- **Records provided**
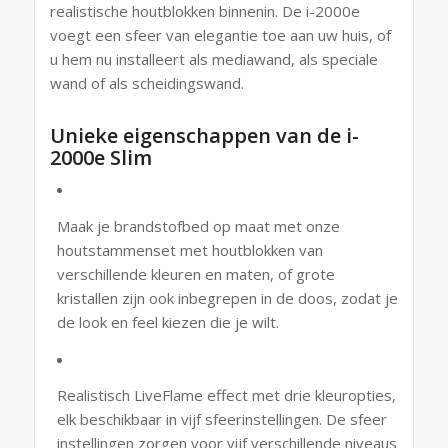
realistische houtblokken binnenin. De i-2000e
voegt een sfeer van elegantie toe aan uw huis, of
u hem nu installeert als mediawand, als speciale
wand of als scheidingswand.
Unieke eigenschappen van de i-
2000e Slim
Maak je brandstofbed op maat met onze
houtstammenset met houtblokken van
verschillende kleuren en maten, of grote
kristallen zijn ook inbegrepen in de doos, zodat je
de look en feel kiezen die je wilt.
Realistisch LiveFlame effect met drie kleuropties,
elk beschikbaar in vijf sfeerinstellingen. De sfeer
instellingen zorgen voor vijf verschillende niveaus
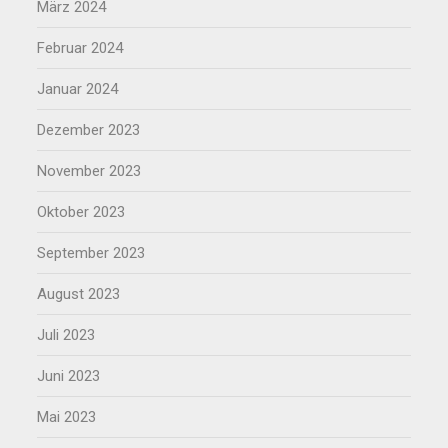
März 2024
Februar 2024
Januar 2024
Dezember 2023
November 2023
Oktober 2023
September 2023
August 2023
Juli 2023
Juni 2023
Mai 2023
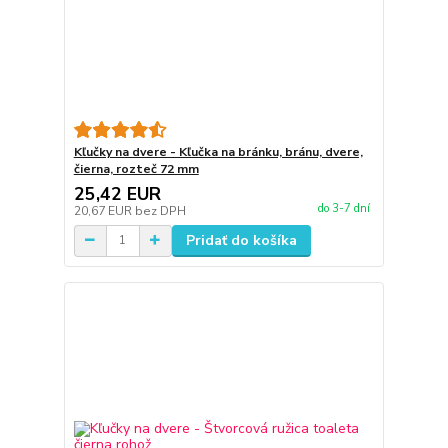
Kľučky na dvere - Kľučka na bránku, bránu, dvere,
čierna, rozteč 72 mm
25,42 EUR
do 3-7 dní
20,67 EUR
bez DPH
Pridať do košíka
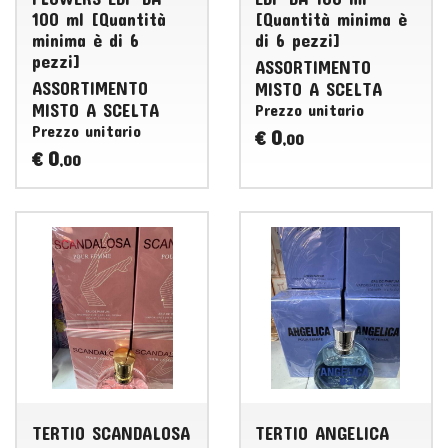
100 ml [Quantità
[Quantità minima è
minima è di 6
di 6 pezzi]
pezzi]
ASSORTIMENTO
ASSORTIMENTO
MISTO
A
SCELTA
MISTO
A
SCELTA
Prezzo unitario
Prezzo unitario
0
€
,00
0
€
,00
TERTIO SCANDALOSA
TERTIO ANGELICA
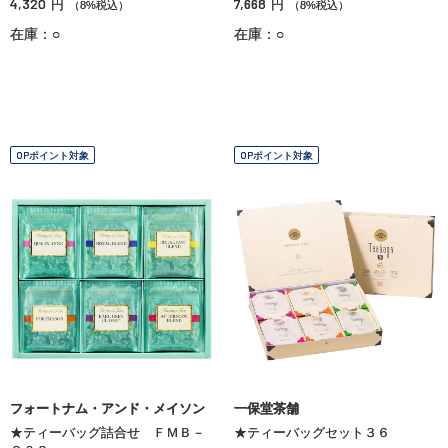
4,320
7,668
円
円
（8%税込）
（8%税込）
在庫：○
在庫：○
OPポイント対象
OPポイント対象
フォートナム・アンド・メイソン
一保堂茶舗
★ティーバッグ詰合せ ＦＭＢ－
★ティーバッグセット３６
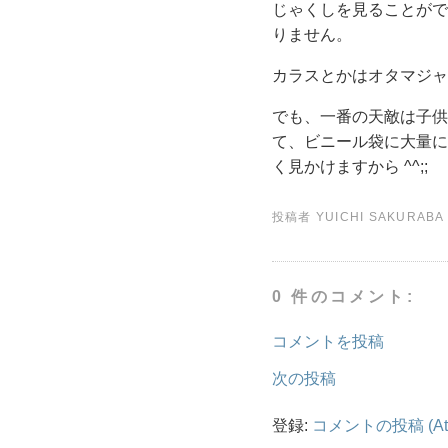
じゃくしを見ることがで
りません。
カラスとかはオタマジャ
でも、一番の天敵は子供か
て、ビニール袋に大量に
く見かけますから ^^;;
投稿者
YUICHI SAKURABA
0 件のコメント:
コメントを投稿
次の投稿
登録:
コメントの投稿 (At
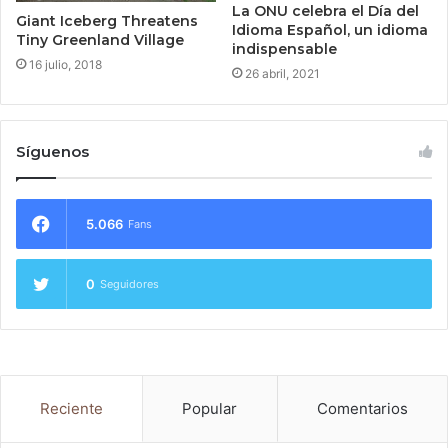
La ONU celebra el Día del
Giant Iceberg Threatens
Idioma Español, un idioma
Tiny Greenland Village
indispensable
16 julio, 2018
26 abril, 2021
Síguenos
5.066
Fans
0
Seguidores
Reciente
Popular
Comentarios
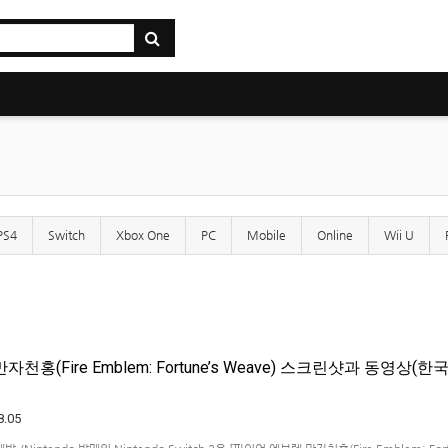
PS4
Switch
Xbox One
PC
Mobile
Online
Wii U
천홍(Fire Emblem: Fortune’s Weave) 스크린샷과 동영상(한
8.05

- **Try it**
From the top of the listing above, repeat each line exactly until you reach the line containing "verschillende kleuren en maten, of grote", and repeat that one too. Leave the pictures out.

- **Problem solution**
realistische houtblokken binnenin. De i-2000e
voegt een sfeer van elegantie toe aan uw huis, of
u hem nu installeert als mediawand, als speciale
wand of als scheidingswand.
Unieke eigenschappen van de i-
2000e Slim
Maak je brandstofbed op maat met onze
houtstammenset met houtblokken van
verschillende kleuren en maten, of grote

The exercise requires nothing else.